Oklahoma has begun to pay higher prices for tests in recent weeks, said Michael DeRemer, the state’s director of emergency preparedness and response services.

State governments have been struggling to acquire enough rapid tests for several months after a surge in COVID-19 cases fueled by the more contagious Delta variant.

And U.S. employers in recent weeks have been rushing to stockpile tests after the White House in September said it plans to mandate weekly testing for unvaccinated staff at businesses with more than 100 employees.

Emerald Packaging Inc, a plastic bag factory in San Francisco with 250 workers, sees the cost of complying with the government’s testing mandate as a burden and is urging employees to get vaccinated.

Emerald may require vaccination once the federal rule goes into effect, said CEO Kevin Kelly. He said Emerald has spent about $50,000 testing its employees so far and is concerned weekly tests will further drive up costs.

Quidel has had to decline more than half of requests from employers seeking to stock up ahead of the mandate, expected to take effect in October, said CEO Bryant.

It has also had to postpone exports of rapid tests to some foreign governments until next year, Bryant said. Quidel is delivering on existing contracts with countries including Canada.


U.S. testmakers manufacture more than 50 million rapid COVID-19 tests each month, not enough for regular surveillance testing at schools and workplaces across the country, said Evercore ISI analyst Vijay Kumar.

Rapid antigen tests can cost as little as $2 each to make, according to Mologic, one of the largest British testmakers. But in the United States, bidding wars between health systems, state governments, and employers have contributed to much higher prices.

South Carolina, for example, is paying as much as $130 each for some of its rapid tests, a state spokesperson said.

That contrasts sharply with the UK and European countries. In Germany, large government purchases allow it to offer rapid tests to residents for less than $1 each, and it is not experiencing severe shortages.

Abbott and Quidel said they do not plan to raise test prices for customers. However, retailers and test providers often purchase tests and resell them at significant markups.

Walgreens Boots Alliance Inc and CVS Health Corp sell Abbott’s Binax Now rapid tests – which Abbott lists for around $5 – for $12 per test at pharmacies. Walmart Inc, Kroger and Amazon.com Inc charge nearly $8 per test even after they slashed prices temporarily to cost.

States largely have been using the $10 billion the White House set aside primarily for school testing programs.

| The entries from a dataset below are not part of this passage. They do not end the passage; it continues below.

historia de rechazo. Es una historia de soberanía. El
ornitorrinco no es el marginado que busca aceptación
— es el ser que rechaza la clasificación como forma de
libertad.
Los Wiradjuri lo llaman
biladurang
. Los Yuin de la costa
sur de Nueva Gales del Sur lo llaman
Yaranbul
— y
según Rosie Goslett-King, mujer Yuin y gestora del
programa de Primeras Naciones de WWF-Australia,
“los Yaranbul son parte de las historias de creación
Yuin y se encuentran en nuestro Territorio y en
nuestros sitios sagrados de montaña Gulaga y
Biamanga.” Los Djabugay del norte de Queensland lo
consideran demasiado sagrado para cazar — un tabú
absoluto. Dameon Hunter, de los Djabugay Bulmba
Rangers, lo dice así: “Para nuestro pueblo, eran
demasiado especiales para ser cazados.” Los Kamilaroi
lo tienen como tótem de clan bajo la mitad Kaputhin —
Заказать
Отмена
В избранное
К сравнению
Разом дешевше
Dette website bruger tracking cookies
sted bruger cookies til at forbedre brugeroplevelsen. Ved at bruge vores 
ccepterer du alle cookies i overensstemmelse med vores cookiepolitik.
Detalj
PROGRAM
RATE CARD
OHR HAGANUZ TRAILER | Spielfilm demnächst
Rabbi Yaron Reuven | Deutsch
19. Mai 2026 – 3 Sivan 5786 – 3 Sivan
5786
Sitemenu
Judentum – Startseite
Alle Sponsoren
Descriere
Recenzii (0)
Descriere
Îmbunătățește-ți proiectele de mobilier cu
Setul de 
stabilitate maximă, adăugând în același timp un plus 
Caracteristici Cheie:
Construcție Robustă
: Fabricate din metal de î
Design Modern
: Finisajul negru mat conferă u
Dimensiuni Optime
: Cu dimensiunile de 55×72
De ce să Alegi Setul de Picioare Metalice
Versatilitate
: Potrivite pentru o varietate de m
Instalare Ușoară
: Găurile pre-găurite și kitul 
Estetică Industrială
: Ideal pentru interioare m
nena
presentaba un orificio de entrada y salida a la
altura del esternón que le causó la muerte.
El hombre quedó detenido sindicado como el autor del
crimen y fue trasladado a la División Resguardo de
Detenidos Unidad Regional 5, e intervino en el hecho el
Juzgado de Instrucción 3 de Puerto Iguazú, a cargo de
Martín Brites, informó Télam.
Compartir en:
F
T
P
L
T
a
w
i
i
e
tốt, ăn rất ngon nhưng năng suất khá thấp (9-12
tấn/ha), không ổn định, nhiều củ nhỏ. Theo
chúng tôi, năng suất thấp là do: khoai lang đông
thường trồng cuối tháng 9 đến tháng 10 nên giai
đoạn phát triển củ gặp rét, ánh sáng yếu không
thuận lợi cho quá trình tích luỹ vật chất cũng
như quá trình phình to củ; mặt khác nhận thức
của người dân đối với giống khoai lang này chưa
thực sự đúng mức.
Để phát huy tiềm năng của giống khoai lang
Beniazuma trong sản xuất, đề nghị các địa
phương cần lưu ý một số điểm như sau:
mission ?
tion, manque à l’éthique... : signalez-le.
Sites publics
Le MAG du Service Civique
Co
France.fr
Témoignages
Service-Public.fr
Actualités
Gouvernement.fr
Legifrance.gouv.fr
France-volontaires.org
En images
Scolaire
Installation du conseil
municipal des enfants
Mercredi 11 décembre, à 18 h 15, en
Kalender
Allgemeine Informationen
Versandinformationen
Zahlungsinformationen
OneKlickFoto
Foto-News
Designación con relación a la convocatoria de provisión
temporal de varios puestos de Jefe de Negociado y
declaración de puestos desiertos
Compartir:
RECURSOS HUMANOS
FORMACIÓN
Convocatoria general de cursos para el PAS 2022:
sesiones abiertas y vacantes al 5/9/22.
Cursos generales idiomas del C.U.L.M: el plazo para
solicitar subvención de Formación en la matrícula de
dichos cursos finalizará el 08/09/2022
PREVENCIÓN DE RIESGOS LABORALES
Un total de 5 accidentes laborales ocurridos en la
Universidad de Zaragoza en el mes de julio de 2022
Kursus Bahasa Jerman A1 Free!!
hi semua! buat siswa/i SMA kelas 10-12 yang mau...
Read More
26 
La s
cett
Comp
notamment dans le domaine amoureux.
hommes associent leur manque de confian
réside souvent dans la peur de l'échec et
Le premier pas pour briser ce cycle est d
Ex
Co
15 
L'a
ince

Some states including Missouri said their federal aid is running out.

Meanwhile, employers and consumers must pay for rapid test purchases themselves.

In an effort to ramp up production, Abbott reopened a plant in Illinois it had shuttered earlier this year, putting it back on track to produce upwards of 50 million Binax Now tests per month by the end of October, a person familiar with the matter told Reuters.

Quidel is building a new plant that will boost its rapid test output from around 20 million per month to as much as 70 million, but it will not be operational until year-end, Bryant said. LumiraDX is planning to nearly double its test production by year end.

On Monday, U.S. regulators authorized a rapid test made by ACON Laboratories, which plans to produce as many as 100 million per month by the end of the year.

“There’s definitely a supply chain squeeze on the rapid antigen side,” said Matthew McKnight, an executive at Ginkgo BioWorks, which manages surveillance testing programs for employers. “It will take a couple months (before) production catches up.”